Dáil Éireann Debate, Tuesday - 20 March 2018

Tuesday, 20 March 2018

Ceisteanna (928)

Bernard Durkan

Ceist:

928. Deputy Bernard J. Durkan asked the Minister for Employment Affairs and Social Protection the new procedure for calculation of the State pension (contributory) entitlement with particular reference to self employed with or without business partnerships but may have shared responsibilities; and if she will make a statement on the matter. [11838/18]

Amharc ar fhreagra

Freagraí scríofa

A policy to introduce the Total Contributions Approach (TCA) to pensions calculation was adopted by Government in the National Pensions Framework in 2010, as was the decision to base the entitlements of all new pensioners on this approach from around 2020. The Government has announced its intention to proceed with that policy in its recently published Roadmap for Pensions Reform. To that end, and to inform the final design of the system, a public consultation will be conducted later this year, and the necessary legislative, technical and administrative arrangements will be determined and developed thereafter.
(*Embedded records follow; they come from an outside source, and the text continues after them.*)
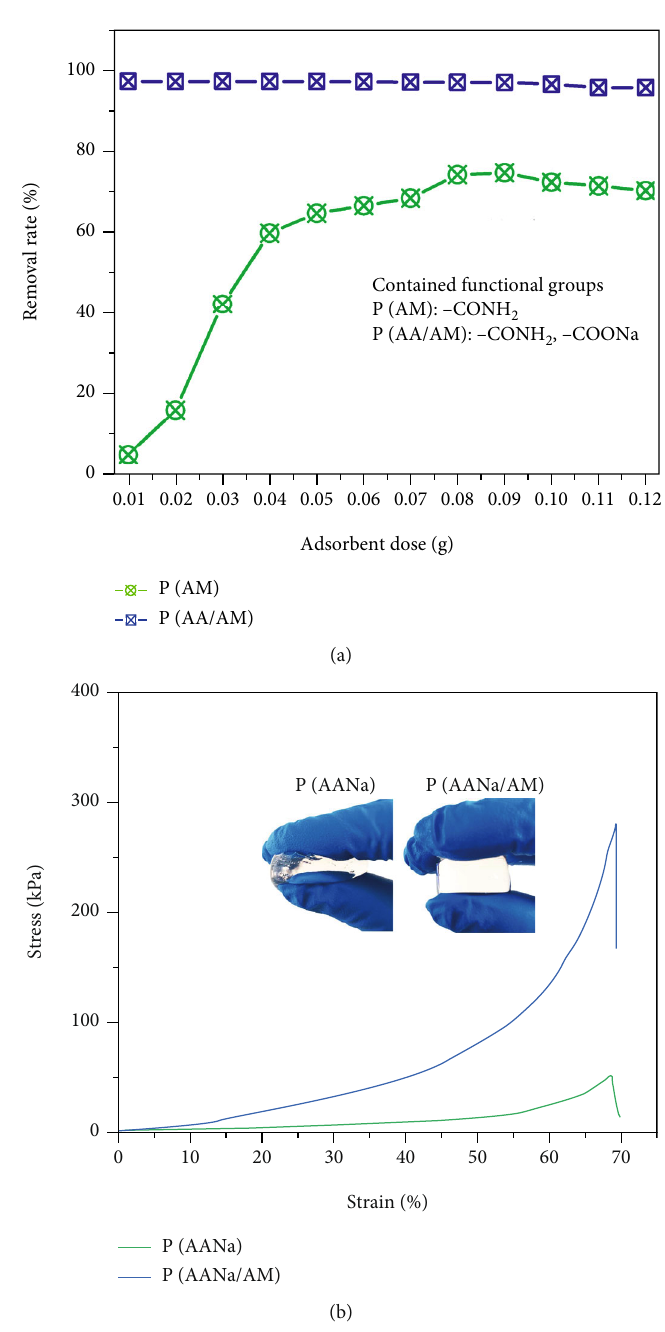
Figure 1: (a) E ff ect of adsorbent dose to MB removal rate. (b) Compressive strain-stress curves of P(AANa) and P(AANa/AM)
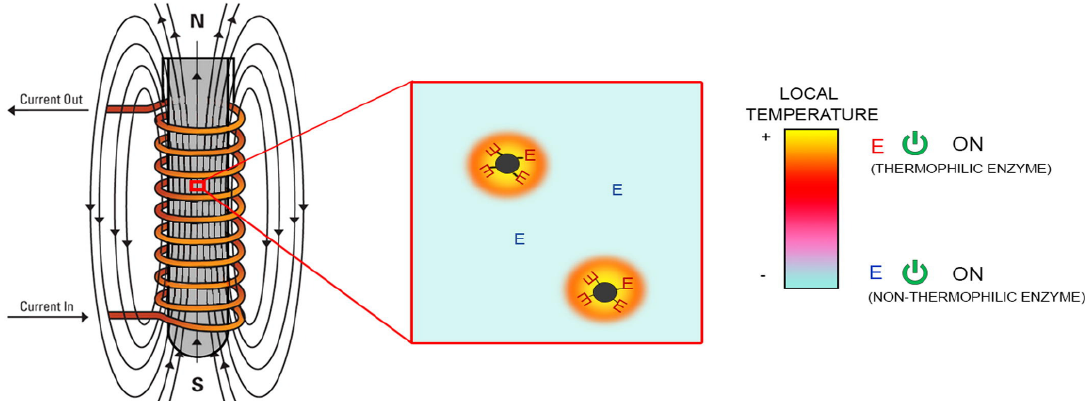
Figure 9. The procedure of thermophilic enzymes-Fe 3 O 4 nanocomposites activated by local magne- tothermal effect upon AMF due to the molecular vibration of MNPs. The non-thermophlic enzyme without immobilized on Fe 3 O 4 nanoparticles can work together with the thermophilic enzymes- Fe 3 O 4 nanocomposites in the same reaction due to the local magnetothermal effect. Adapted with permission from Armenia et al., Elsevier [135].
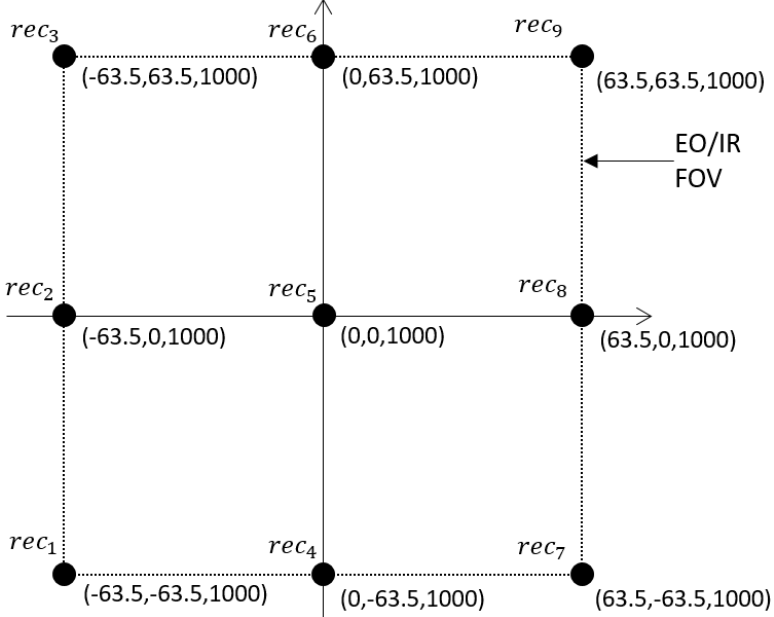
Figure 2. Coordinates of the multi-spectral and RF sensors in reference to the plane in which the moving vehicles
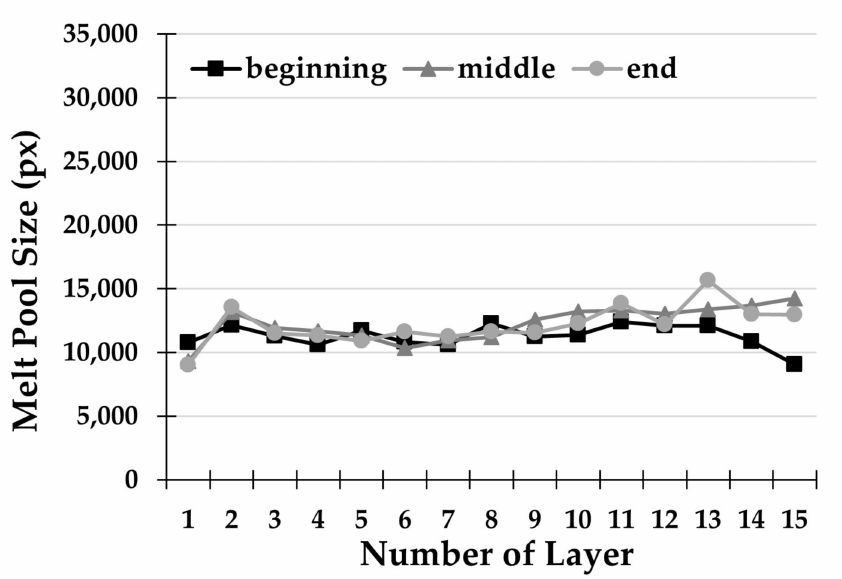
Figure 7. Melt pool size for each deposited layer with strategy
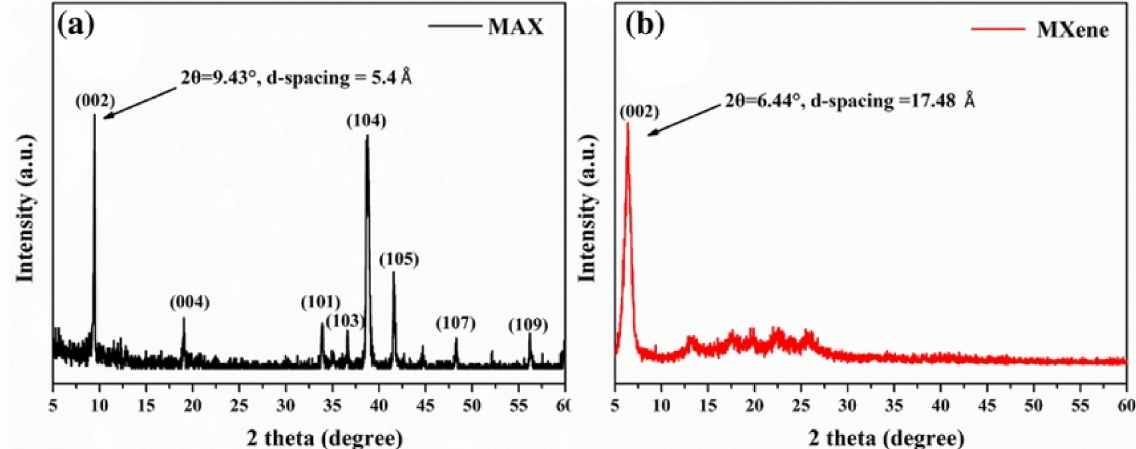
Figure 6. XRD data of ( a ) Ti 3 AlC 2 MAX phase and ( b ) Ti 3 C 2 T x MXene. It is clear that, except for the (0002) peaks, all other peaks in the MXene data almost vanished. Also, there is a downward shift of angle from 9.43 ◦ to 6.44 ◦ and a d-spacing increase from 5.4 Armstrong to 17.8 Armstrong. Reprinted with permission from ref [71] (Sheng et al., 2021). Copyright Springer US.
The Government also announced in January that those affected by the 2012 rateband changes will also have the option of availing of a TCA-based pension, if it is to their advantage. The TCA model being made available to them will award a maximum rate pension for those with 40 years contributions (including up to 20 years HomeCaring credits), and pro-rata payments for those with fewer contributions. Up to 10 years ordinary credits (e.g. for Jobseekers or Illness Benefit) may also be used, subject to the total number of HomeCaring and ordinary credits not exceeding 20 years.

Where a person has been in self-employment from the introduction of compulsory Class S contributions from 1988 until reaching State pension age, they may already receive a maximum rate State pension contributory, subject to meeting the general conditions for payment. If not, they may still benefit from the new TCA arrangements, depending on their circumstances.

The main focus of this reform has been to reward those who either made contributions into the Social Insurance Fund, or to recognise the contribution of those who took time out of the workforce for caring duties. If someone made very little of either such contributions, and if their means are such that they would not qualify for a 95% state pension non-contributory (e.g. if they have substantial private or occupational pensions), they may benefit more from existing arrangements.

The new system for calculation of a person’s rate of pension does not impact upon whether a person was liable for PRSI during a particular period. If they have paid the required contributions at a reckonable rate – including Class S – they will be used in the calculation of their entitlements. If they do not, that will remain unchanged by this reform.

I hope this clarifies the matter for the Deputy.